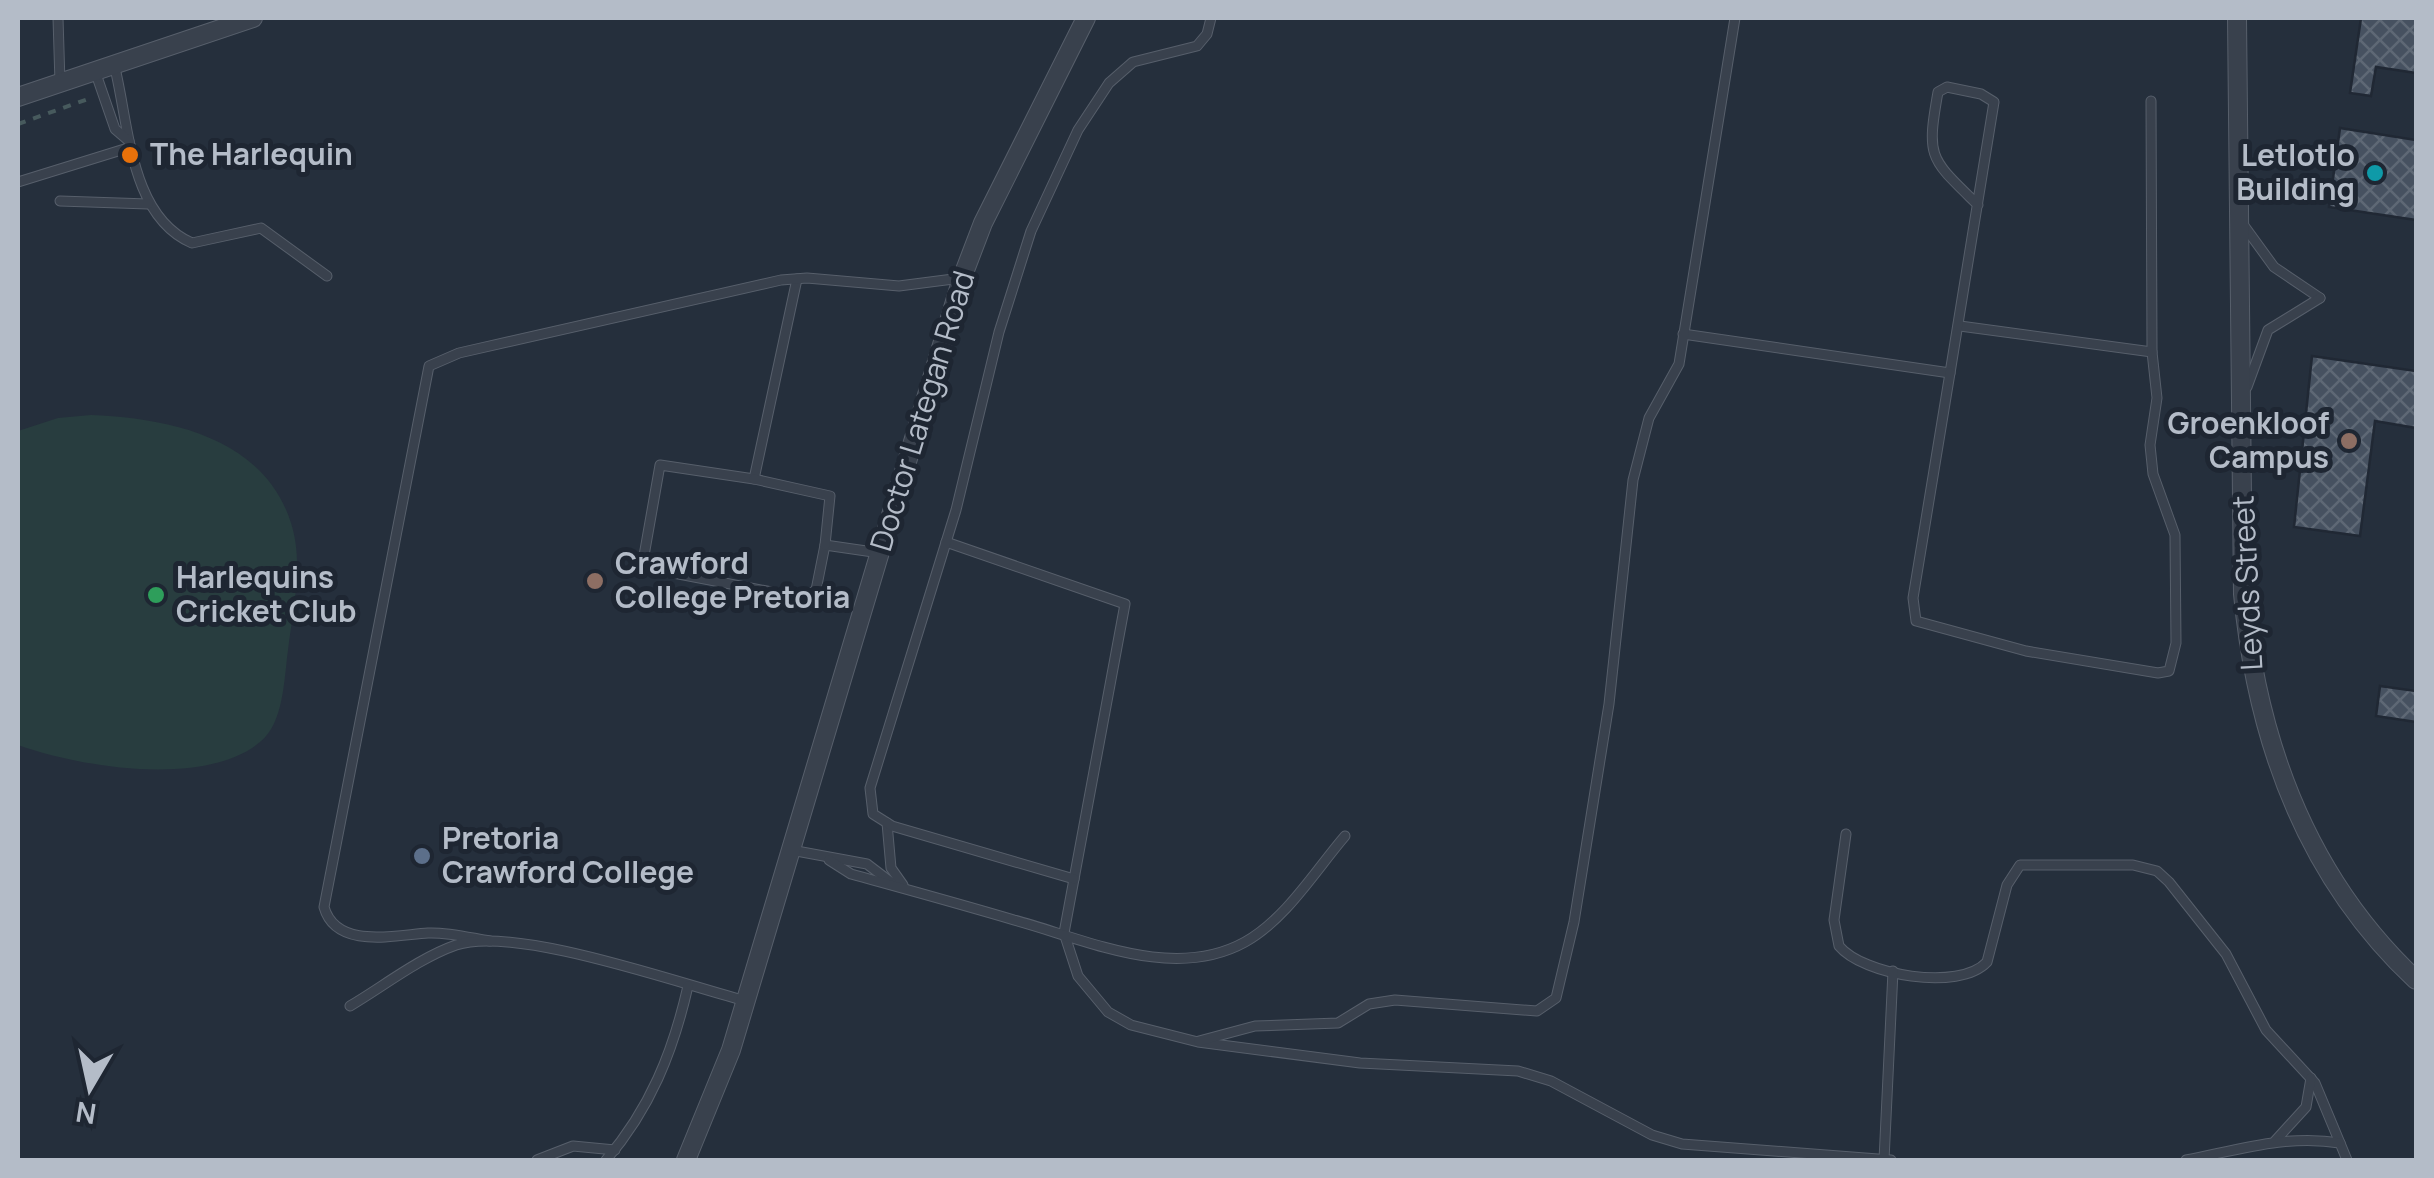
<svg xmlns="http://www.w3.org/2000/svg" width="2434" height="1178" font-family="Manrope,sans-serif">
<defs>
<pattern id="building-cross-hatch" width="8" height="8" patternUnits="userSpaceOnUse" patternTransform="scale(2.5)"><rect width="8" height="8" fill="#465160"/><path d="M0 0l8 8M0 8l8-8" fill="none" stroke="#5e6875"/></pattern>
</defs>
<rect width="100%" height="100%" fill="#252f3c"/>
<path fill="#283d3f" d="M91,415C168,418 264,437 291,523C304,564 293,609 288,650C284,679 284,723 260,742C205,788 79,767 18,745V431L58,418Z"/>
<g fill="url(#building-cross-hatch)" stroke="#202834" stroke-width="2.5">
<path d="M2361,18H2416V73L2376,67L2371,96L2350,93Z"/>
<path d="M2340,128L2416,140V220L2329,207Z"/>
<path d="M2312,356L2416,371V428L2375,421L2360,536L2294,527Z"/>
<path d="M2380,686L2416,691V722L2376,716Z"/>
</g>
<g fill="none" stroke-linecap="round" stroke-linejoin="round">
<defs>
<g id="service">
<path d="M58,18L60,83"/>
<path d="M114,64C129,122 129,216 192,243L261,228L327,276"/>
<path d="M95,71L115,129L129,141"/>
<path d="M18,182L131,147"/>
<path d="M60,201L148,204"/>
<path d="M2242,223L2274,267L2320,298"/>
<path d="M797,279L754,479L660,465L642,567L803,598L816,590L825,545L880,553"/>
<path d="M1960,326L2152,352"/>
<path d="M1683,334L1950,373L1994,102L1981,94L1947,87L1938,92C1926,159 1930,158 1978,205"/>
<path d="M1950,373L1913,598L1916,621L2026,651L2158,673L2169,671L2176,643L2175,535L2153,474L2150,445L2157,398L2152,352L2151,101"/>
<path d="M2247,387L2268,330L2320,298"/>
<path d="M754,479L830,496L825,545"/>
<path d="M946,542L1125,604L1064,933L1078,976L1108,1012L1131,1025L1198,1042L1360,1063L1518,1071L1551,1081L1652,1135L1682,1144L1891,1160"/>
<path d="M887,823L891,868L903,885"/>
<path d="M1846,834L1834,920L1839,946C1863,975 1959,992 1987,962L2007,885L2020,865H2133L2157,871L2169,882L2226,954L2266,1030L2315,1083L2340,1143"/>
<path d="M791,850L867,864L892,883"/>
<path d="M829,860L851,874C905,889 960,904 1014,920C1085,939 1173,982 1245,942C1286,919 1315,871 1345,836"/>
<path d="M1074,879L892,826L873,814L870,788L956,510L999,332L1031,231L1078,130L1109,83L1133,62L1197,46L1207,34L1211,18"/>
<path d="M490,941C471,938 448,932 428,933C396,935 336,950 324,907L429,366L459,353L781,280L807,278L899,286L961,278"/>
<path d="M350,1006C384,986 419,958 456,945C515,925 681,984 746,1001"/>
<path d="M1199,1041L1255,1026L1338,1023L1369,1004L1395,1000L1537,1011L1556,998L1574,922L1609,704L1633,480L1649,418L1679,364L1735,18"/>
<path d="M2275,1141L2306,1107L2311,1078"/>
<path d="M537,1160L573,1146L615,1150"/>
<path d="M606,1160C650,1109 673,1052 688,986"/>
<path d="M1884,1160L1893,971"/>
<path d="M2186,1160C2238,1150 2287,1134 2340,1143L2347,1160"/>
</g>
<g id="minor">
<path d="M2237,18L2243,594C2257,741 2306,877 2416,980"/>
<path d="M18,97L253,18"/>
<path d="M686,1160L731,1050L962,278L983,223L1086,18"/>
</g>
</defs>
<use href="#service" stroke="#575f6b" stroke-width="11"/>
<use href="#minor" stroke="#575f6b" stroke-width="20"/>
<path stroke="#475a5d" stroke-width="4" stroke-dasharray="8 8" stroke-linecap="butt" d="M18,124L88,99"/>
<use href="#service" stroke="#39414d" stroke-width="9"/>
<use href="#minor" stroke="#39414d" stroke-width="18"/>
</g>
<circle fill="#e8710a" stroke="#1e2632" stroke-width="4" cx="130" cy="155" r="10"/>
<circle fill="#0f9aa8" stroke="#1e2632" stroke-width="4" cx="2375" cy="173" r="10"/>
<g fill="#8d6e63" stroke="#1e2632" stroke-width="4">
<circle cx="2349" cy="441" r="10"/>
<circle cx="595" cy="581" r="10"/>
</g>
<circle fill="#2e9e5b" stroke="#1e2632" stroke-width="4" cx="156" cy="595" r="10"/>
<circle fill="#5c6f8a" stroke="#1e2632" stroke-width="4" cx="422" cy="856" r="10"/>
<g text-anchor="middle" stroke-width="10" stroke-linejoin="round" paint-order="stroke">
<g font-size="30" font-weight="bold" fill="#b4bcc8" stroke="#1e2632" text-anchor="start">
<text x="150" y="165">The Harlequin</text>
<text x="2355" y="166" text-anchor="end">Letlotlo<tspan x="2355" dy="34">Building</tspan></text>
<text x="2329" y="434" text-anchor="end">Groenkloof<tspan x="2329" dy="34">Campus</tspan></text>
<text x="615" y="574">Crawford<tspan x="615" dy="34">College Pretoria</tspan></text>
<text x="176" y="588">Harlequins<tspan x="176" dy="34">Cricket Club</tspan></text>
<text x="442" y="849">Pretoria<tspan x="442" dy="34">Crawford College</tspan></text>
</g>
<g font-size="30" fill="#b4bcc8" stroke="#1e2632">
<text transform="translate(923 411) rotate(-73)" y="10">Doctor Lategan Road</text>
<text transform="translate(2248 583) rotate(-93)" y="10">Leyds Street</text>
</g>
</g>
<rect width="2434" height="1178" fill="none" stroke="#b4bcc8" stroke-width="40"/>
<g transform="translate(90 1088) rotate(189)" stroke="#1e2632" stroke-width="8" paint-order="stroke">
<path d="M0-8L18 38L0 25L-18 38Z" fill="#b4bcc8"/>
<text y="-15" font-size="28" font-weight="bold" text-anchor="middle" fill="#b4bcc8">N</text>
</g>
</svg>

────

• [Task instructions]
Above are the entries; copy out every line among them that contains the word "bold".

• [Solution to this task]
<g font-size="30" font-weight="bold" fill="#b4bcc8" stroke="#1e2632" text-anchor="start">
<text y="-15" font-size="28" font-weight="bold" text-anchor="middle" fill="#b4bcc8">N</text>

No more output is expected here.